::: Data for processing

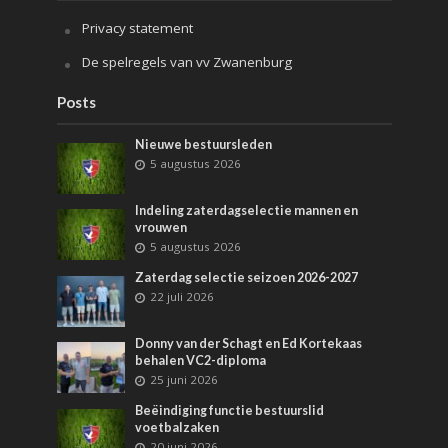
Privacy statement
De spelregels van vv Zwanenburg
Posts
Nieuwe bestuursleden
5 augustus 2026
Indeling zaterdagselectie mannen en
vrouwen
5 augustus 2026
Zaterdag selectie seizoen 2026-2027
22 juli 2026
Donny van der Schagt en Ed Kortekaas
behalen VC2-diploma
25 juni 2026
Beëindiging functie bestuurslid
voetbalzaken
20 juni 2026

::::::

→ What the task asks: Reproduce all of the records above exactly, but exclude the pictures.

→ Completed exercise:
Privacy statement
De spelregels van vv Zwanenburg
Posts
Nieuwe bestuursleden
5 augustus 2026
Indeling zaterdagselectie mannen en
vrouwen
5 augustus 2026
Zaterdag selectie seizoen 2026-2027
22 juli 2026
Donny van der Schagt en Ed Kortekaas
behalen VC2-diploma
25 juni 2026
Beëindiging functie bestuurslid
voetbalzaken
20 juni 2026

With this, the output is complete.